TASK ITEM: Where does the word "influenza" show up in the records? Copy every line that holds it.

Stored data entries
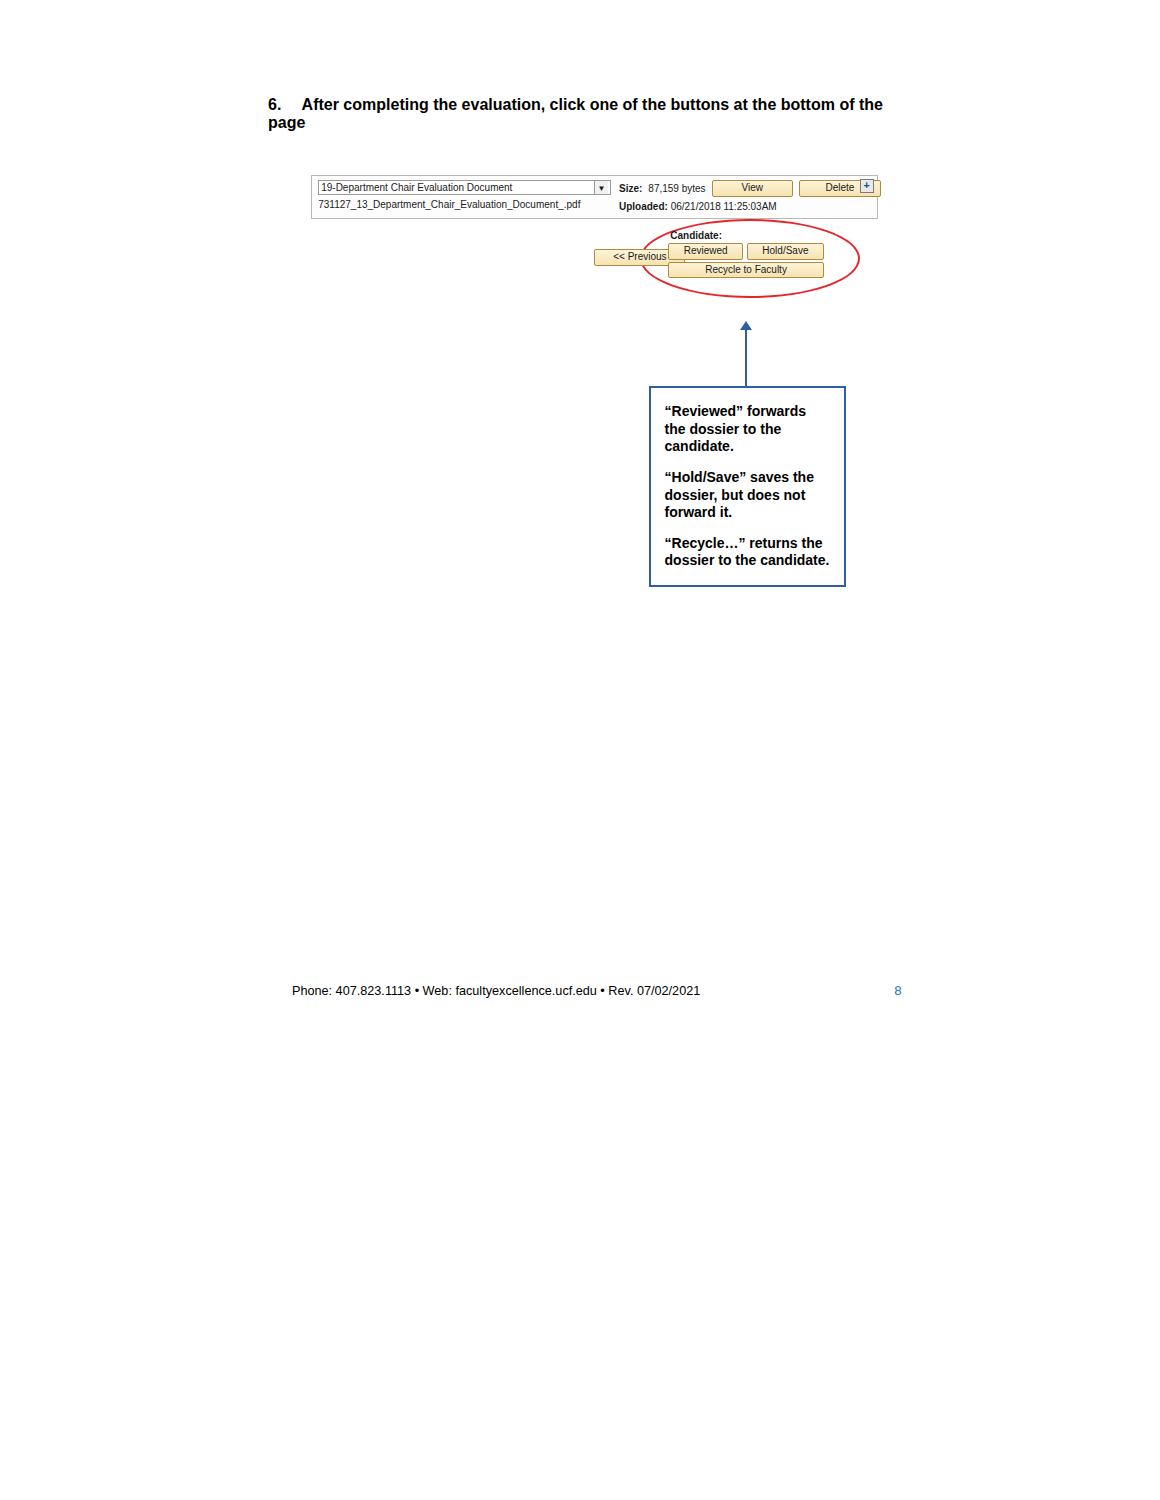6. After completing the evaluation, click one of the buttons at the bottom of the page
+
19-Department Chair Evaluation Document ▼
731127_13_Department_Chair_Evaluation_Document_.pdf
Size: 87,159 bytes View Delete
Uploaded: 06/21/2018 11:25:03AM
<< Previous
Candidate:
Reviewed Hold/Save
Recycle to Faculty
“Reviewed” forwards the dossier to the candidate.
“Hold/Save” saves the dossier, but does not forward it.
“Recycle…” returns the dossier to the candidate.
Phone: 407.823.1113 • Web: facultyexcellence.ucf.edu • Rev. 07/02/2021
8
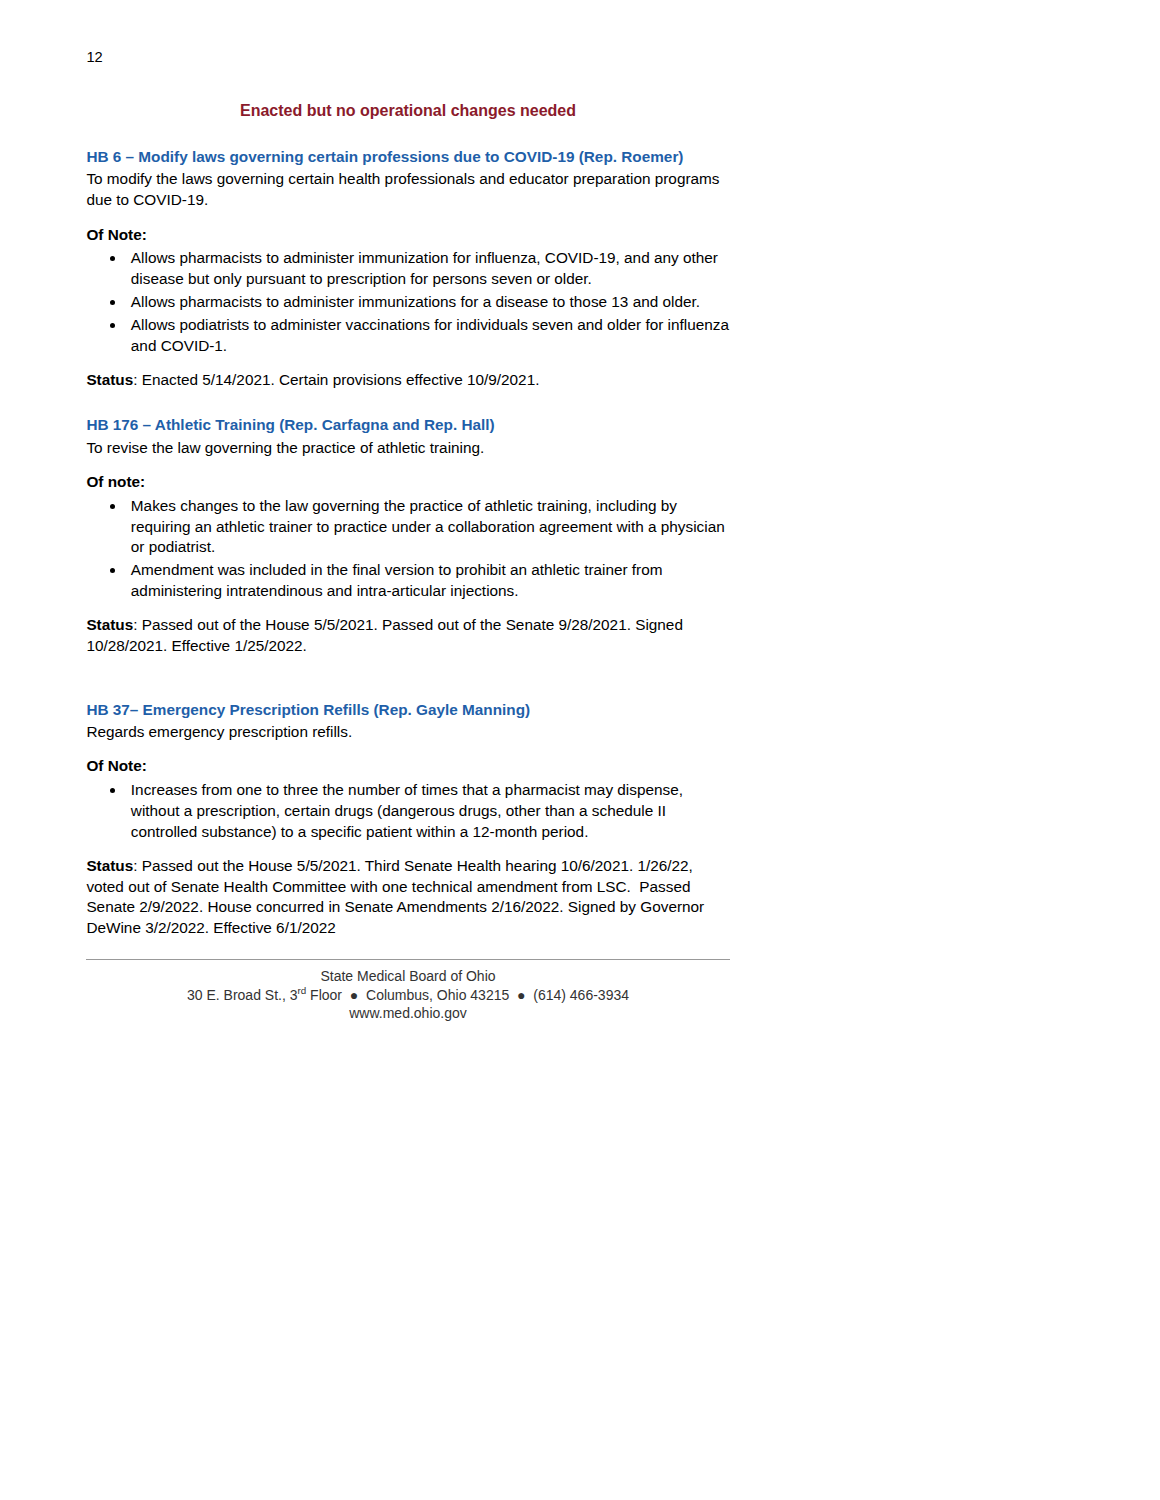12
Enacted but no operational changes needed
HB 6 – Modify laws governing certain professions due to COVID-19 (Rep. Roemer)
To modify the laws governing certain health professionals and educator preparation programs due to COVID-19.
Of Note:
Allows pharmacists to administer immunization for influenza, COVID-19, and any other disease but only pursuant to prescription for persons seven or older.
Allows pharmacists to administer immunizations for a disease to those 13 and older.
Allows podiatrists to administer vaccinations for individuals seven and older for influenza and COVID-1.
Status: Enacted 5/14/2021. Certain provisions effective 10/9/2021.
HB 176 – Athletic Training (Rep. Carfagna and Rep. Hall)
To revise the law governing the practice of athletic training.
Of note:
Makes changes to the law governing the practice of athletic training, including by requiring an athletic trainer to practice under a collaboration agreement with a physician or podiatrist.
Amendment was included in the final version to prohibit an athletic trainer from administering intratendinous and intra-articular injections.
Status: Passed out of the House 5/5/2021. Passed out of the Senate 9/28/2021. Signed 10/28/2021. Effective 1/25/2022.
HB 37– Emergency Prescription Refills (Rep. Gayle Manning)
Regards emergency prescription refills.
Of Note:
Increases from one to three the number of times that a pharmacist may dispense, without a prescription, certain drugs (dangerous drugs, other than a schedule II controlled substance) to a specific patient within a 12-month period.
Status: Passed out the House 5/5/2021. Third Senate Health hearing 10/6/2021. 1/26/22, voted out of Senate Health Committee with one technical amendment from LSC. Passed Senate 2/9/2022. House concurred in Senate Amendments 2/16/2022. Signed by Governor DeWine 3/2/2022. Effective 6/1/2022
State Medical Board of Ohio
30 E. Broad St., 3rd Floor ● Columbus, Ohio 43215 ● (614) 466-3934
www.med.ohio.gov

RESULT OF THE EXERCISE:
Allows pharmacists to administer immunization for influenza, COVID-19, and any other disease but only pursuant to prescription for persons seven or older.
Allows podiatrists to administer vaccinations for individuals seven and older for influenza and COVID-1.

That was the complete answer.